Investors broadly expect the Fed to raise rates by 75 basis points later this month, and some believe an equally large hike could be in store from the European Central Bank next week. A U.S. jobs report on Friday is also being closely watched by investors.
Net bearish positioning among hedge funds and other speculative investors is up 30% since the end of July, according to Commodity Futures Trading Commission data.
Gregory Whiteley, a portfolio manager at DoubleLine, believes U.S. inflation, which showed signs of ebbing in the latest consumer prices report, will likely persist, taking two-year yields to 4%. Longer-dated Treasuries, however, may be nearing a bottom, he said.
The Bloomberg U.S. Aggregate Bond Index is down 12.5% from its highs, more than double any previous peak-to-trough decline going back to the 1970s.
Graphic: U.S. bonds have fared better than others – https://graphics.reuters.com/USA-BONDS/BEAR/zdpxomojevx/chart.png
Simeon Hyman, head of investment strategy at ProShares, has focused on higher quality corporate credit and is underweight longer-dated Treasuries.
Hyman believes additional pressure on bonds could come as the Fed reduces its balance sheet, a process known as quantitative tightening that hits its full stride in September as the central bank trims $95 billion a month from its holdings.
“When you take the little bit more hawkish tone from the chair and put that together with the doubling of size of quantitative tightening, you have to say to yourself ‘there’s more room for interest rates to rise,'” he said.
Some investors think the recent sell-off is a time to buy bonds on the cheap, a bet that partially hinges on the Fed slowing its policy tightening once it sees the U.S. economy beginning to weaken.

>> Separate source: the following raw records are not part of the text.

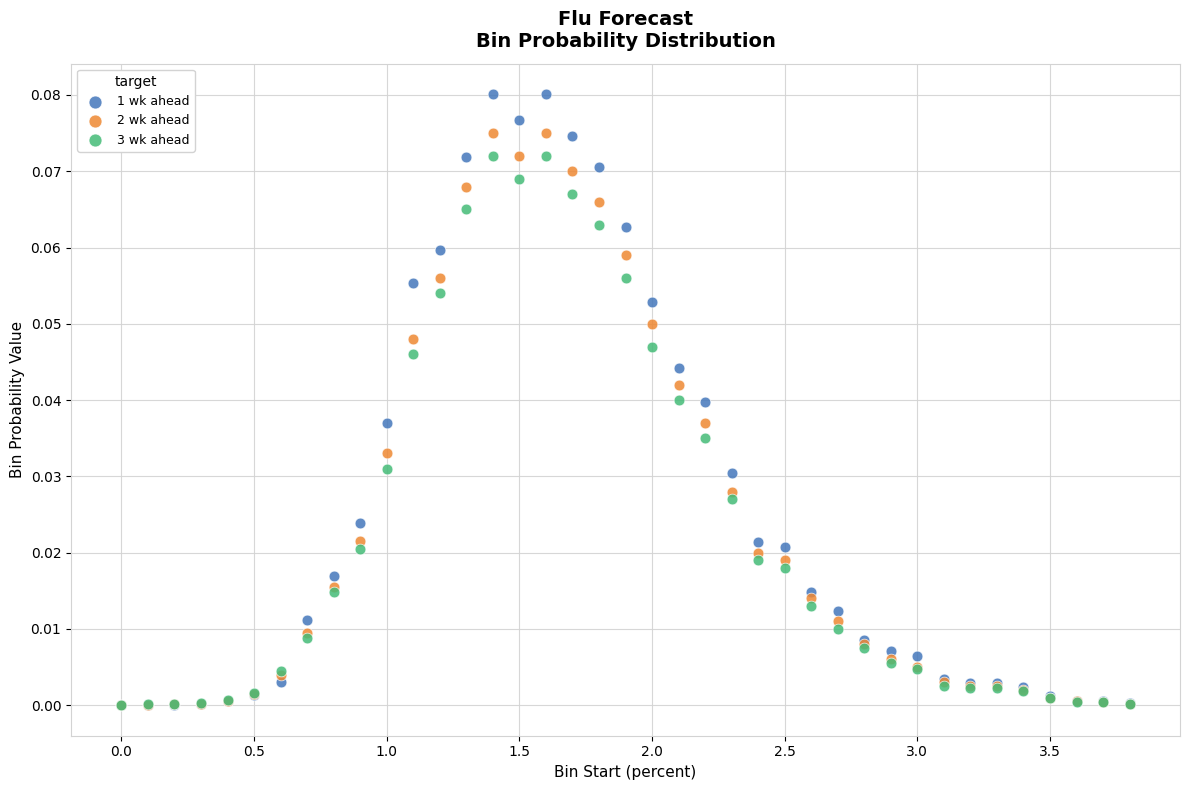

What are all the series names shown in the legend?

1 wk ahead, 2 wk ahead, 3 wk ahead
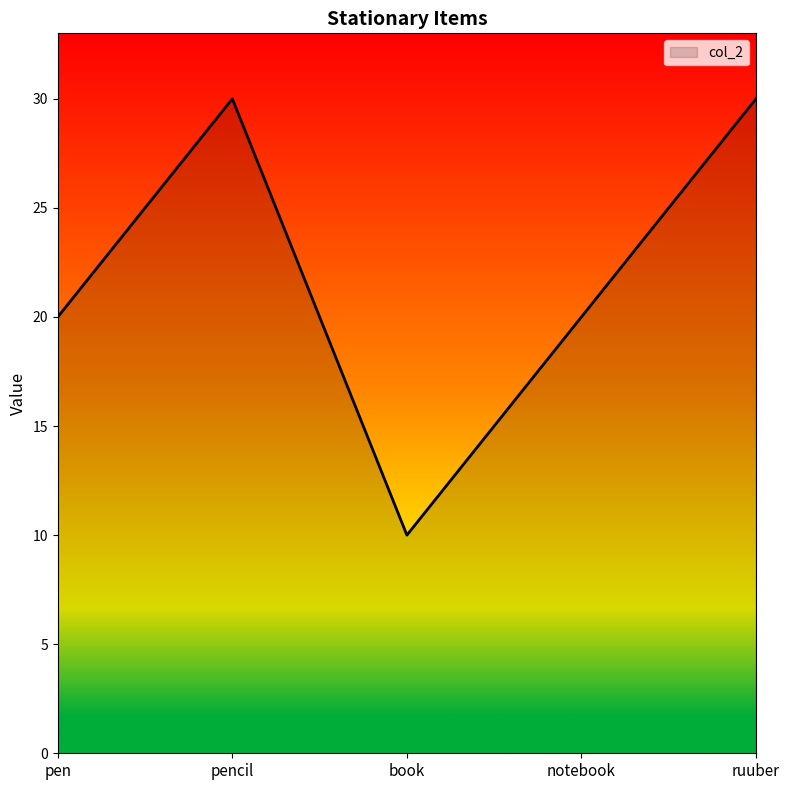

What is the approximate value at notebook?

20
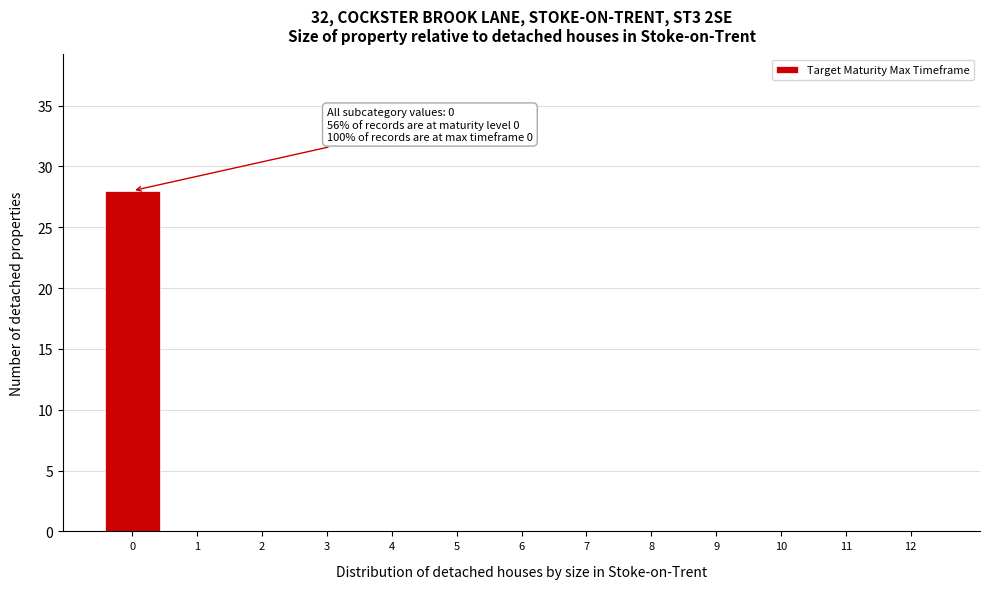

Reading left to right, what are all the values shown in this chart?

0=28	1=0	2=0	3=0	4=0	5=0	6=0	7=0	8=0	9=0	10=0	11=0	12=0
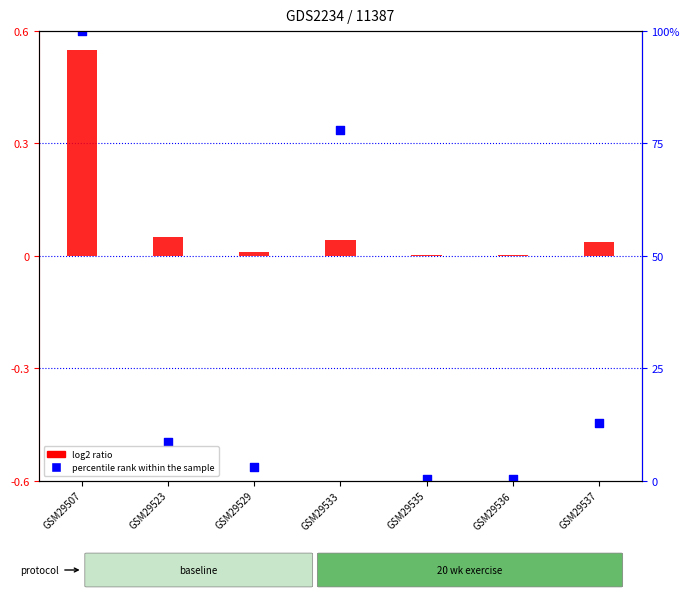

Which series contains the highest Y value?

percentile rank within the sample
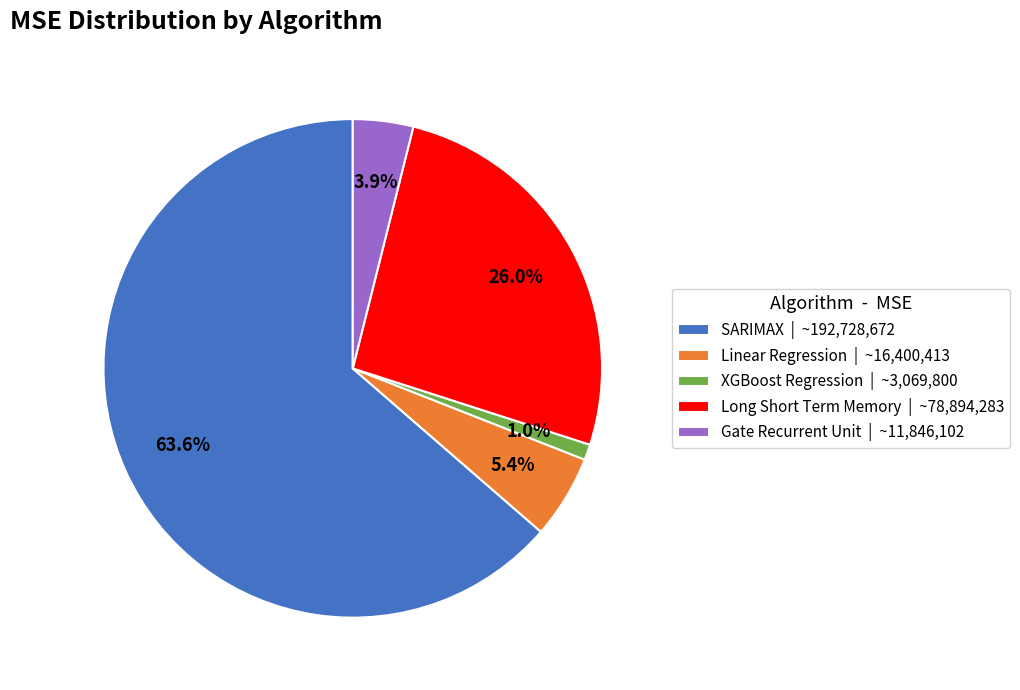

What percentage is the Linear Regression slice, to the nearest percent?

5%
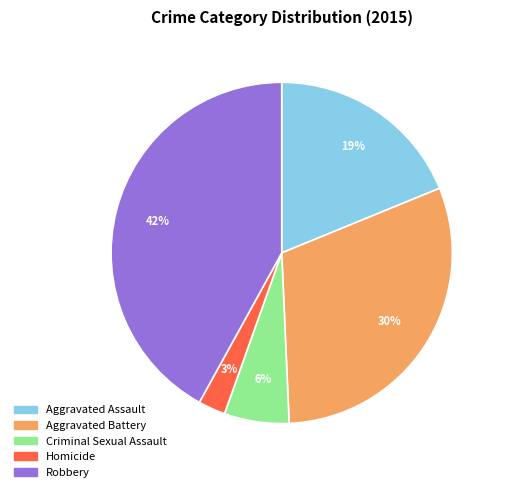

Which category has the biggest portion of the pie?

Robbery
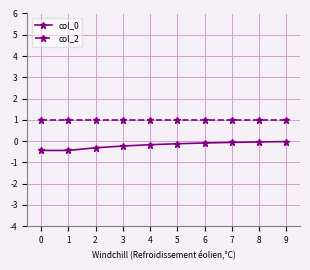

What is the value of the col_2 point at the 1st from the left?

1.0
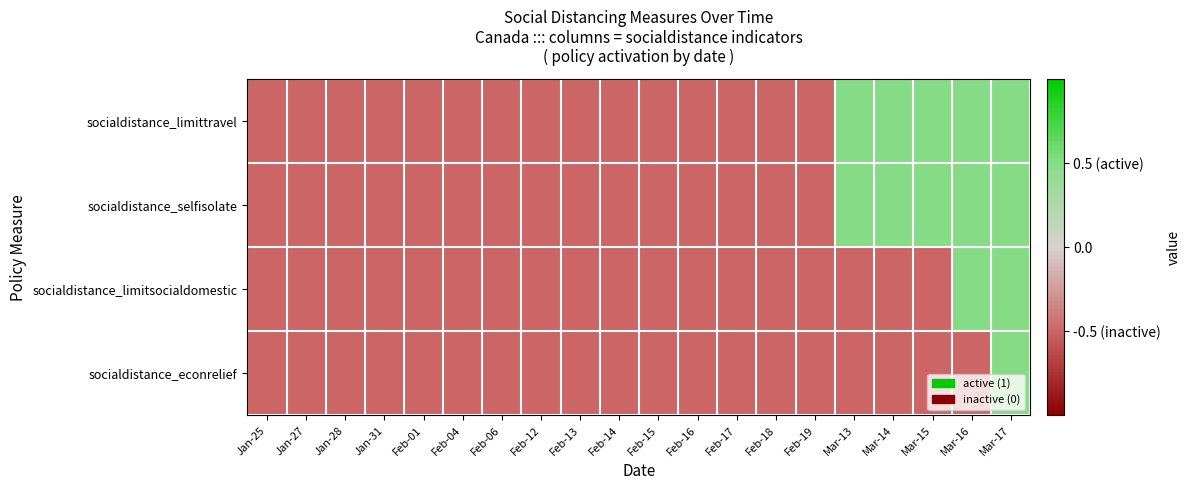

At which category is the sum across all series the highest?

Mar-17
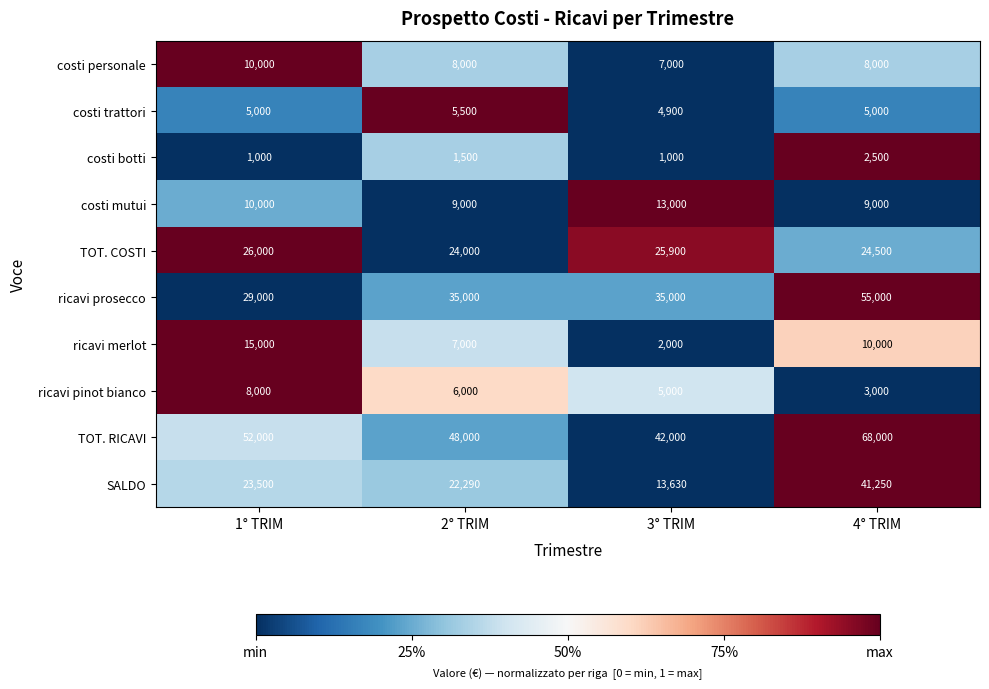

At which label does costi personale reach its peak?

1° TRIM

Gene Tannuzzo, global head of fixed income at Columbia Threadneedle Investments, is betting declines in the housing market and weaker car sales are the first signs that the Fed’s rate hikes are filtering through the economy. He is favoring high-grade corporate bonds and mortgage-backed securities.
Anders Persson, chief investment officer for global fixed income at Nuveen, is adding to Treasury positions, betting that yields are unlikely to go much higher.
“Treasury markets have done a quite good job of pricing in that we won’t see a Fed pivot anytime soon.”